==== Material supplied ====

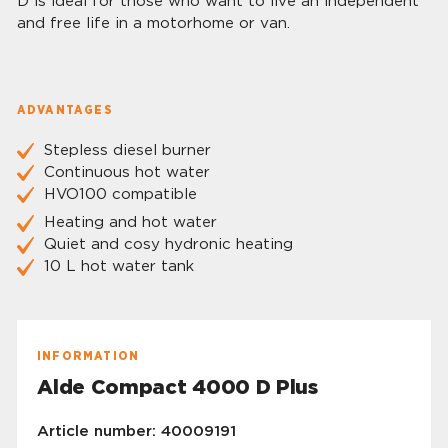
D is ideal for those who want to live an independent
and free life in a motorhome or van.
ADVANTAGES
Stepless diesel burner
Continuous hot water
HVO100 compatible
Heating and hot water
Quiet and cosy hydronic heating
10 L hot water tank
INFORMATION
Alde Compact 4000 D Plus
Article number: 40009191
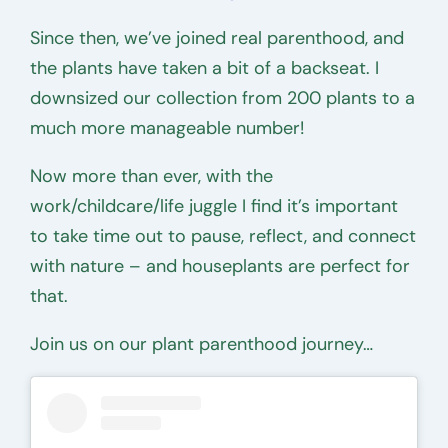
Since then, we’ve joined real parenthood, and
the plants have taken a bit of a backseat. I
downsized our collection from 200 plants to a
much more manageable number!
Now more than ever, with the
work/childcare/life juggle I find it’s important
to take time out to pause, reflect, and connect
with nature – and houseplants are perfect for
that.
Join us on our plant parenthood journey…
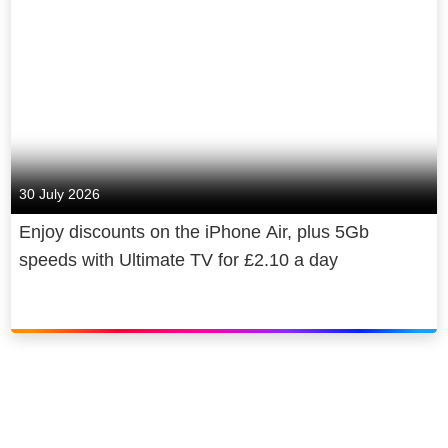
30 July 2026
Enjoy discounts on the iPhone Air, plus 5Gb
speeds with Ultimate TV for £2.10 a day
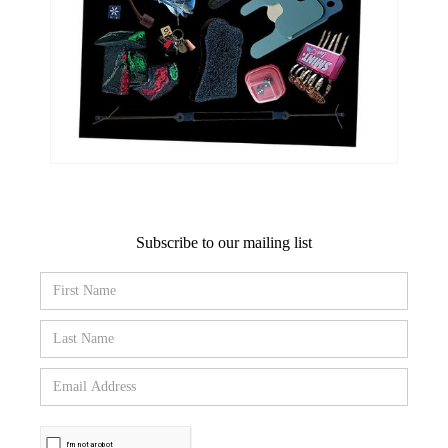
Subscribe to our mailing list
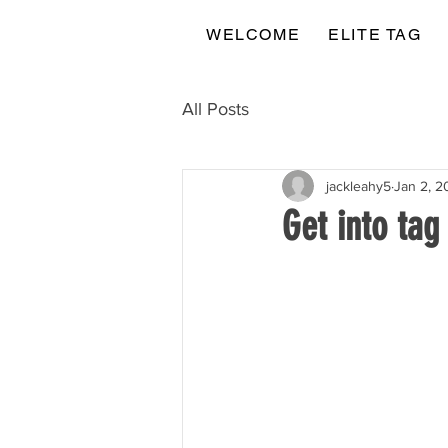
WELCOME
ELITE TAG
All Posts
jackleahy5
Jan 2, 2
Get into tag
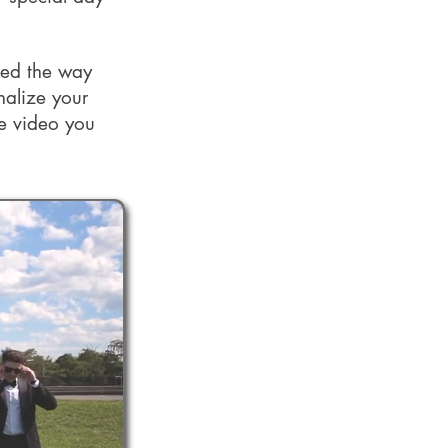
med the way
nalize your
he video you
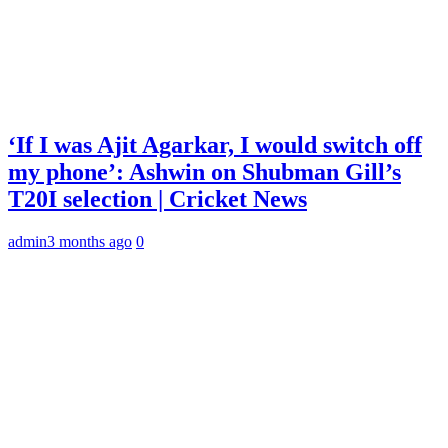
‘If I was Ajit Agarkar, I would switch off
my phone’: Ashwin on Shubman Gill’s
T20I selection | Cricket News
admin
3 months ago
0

====

▸ Task item:
Reproduce the text of every entry above word for word, leaving out the pictures.

▸ Answer:
D is ideal for those who want to live an independent
and free life in a motorhome or van.
ADVANTAGES
Stepless diesel burner
Continuous hot water
HVO100 compatible
Heating and hot water
Quiet and cosy hydronic heating
10 L hot water tank
INFORMATION
Alde Compact 4000 D Plus
Article number: 40009191
Since then, we’ve joined real parenthood, and
the plants have taken a bit of a backseat. I
downsized our collection from 200 plants to a
much more manageable number!
Now more than ever, with the
work/childcare/life juggle I find it’s important
to take time out to pause, reflect, and connect
with nature – and houseplants are perfect for
that.
Join us on our plant parenthood journey…
30 July 2026
Enjoy discounts on the iPhone Air, plus 5Gb
speeds with Ultimate TV for £2.10 a day
Subscribe to our mailing list
WELCOME
ELITE TAG
All Posts
jackleahy5
Jan 2, 2
Get into tag
med the way
nalize your
he video you
‘If I was Ajit Agarkar, I would switch off
my phone’: Ashwin on Shubman Gill’s
T20I selection | Cricket News
admin
3 months ago
0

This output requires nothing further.